Saturday, April 06, 2019

Probably Wants to Sit By Himself on the Team Bus Today

Jorge Polanco of the Minnesota Twins hit for the cycle last night. It was only the 280th time in history a batter had a single, double, triple and home run in a single game. Polanco had another single for good measure for a perfect five for five night at the plate.

We can assume the Twins' celebration of this feat was somewhat muted by the game's final score, which was Phillies 10 - Twins 4.

How could this happen? Cursory research, the only kind that gets done here, does not reveal how many of those 280 games were won by the teams whose players hit for the cycle, but logic says it has to be a very high percentage, and those lost must have been slugfests of the 13-11 variety.

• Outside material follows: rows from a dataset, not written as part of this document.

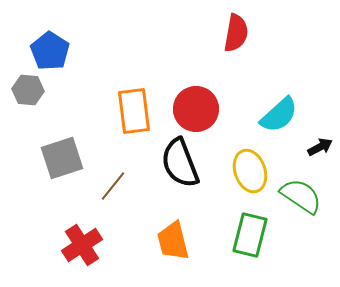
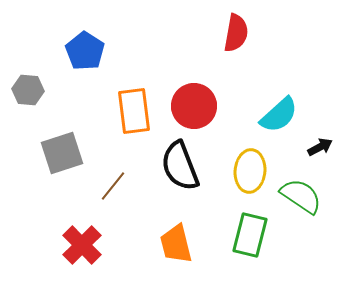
blue pentagon: moved 35 px right
red circle: moved 2 px left, 3 px up
gray square: moved 5 px up
black semicircle: moved 3 px down
yellow ellipse: rotated 24 degrees clockwise
orange trapezoid: moved 3 px right, 3 px down
red cross: rotated 12 degrees counterclockwise
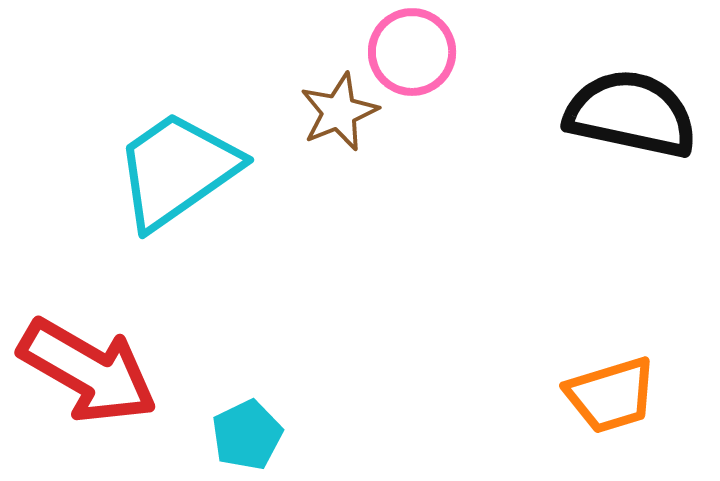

A cycle is 10 total bases (Polanco had 11). His OBP for the game was 1.000, his slugging percentage 2.200. How could such prowess fail to push one whole bunch of other Twins to home plate?

Polanco's own box score line tells the story. He scored but one run and drove in but one. That is, except for his solo homer, Polanco's slugging produced exactly nothing for the Twins.

This was of course not his fault. The other Twins went a sizzling 6 for 33 against Philadelphia pitching which for at least one guy was no mystery. They didn't get on base before Polanco came up, and they didn't do anything to advance him around the bases, either. Seldom has the old dugout adage "pick him up" been so thoroughly stood on its head. There was a 2004 Red Sox-Mariners game where Ichiro had four singles, stole second four times, and had no runs scored nor RBI, but that's the closest case I can remember.

What does Polanco's night of personal grandeur and massive frustration tell us? It's a simple lesson which is forgotten millions of times a day by otherwise well-informed fans and commentators. Baseball is primarily a game of Individual performance. "Primarily" and "wholly" are not synonyms.

The cruelest thing of all about Polanco's performance is that baseball being baseball, he's very likely to end an inning with a strikeout with the bases loaded in his next game.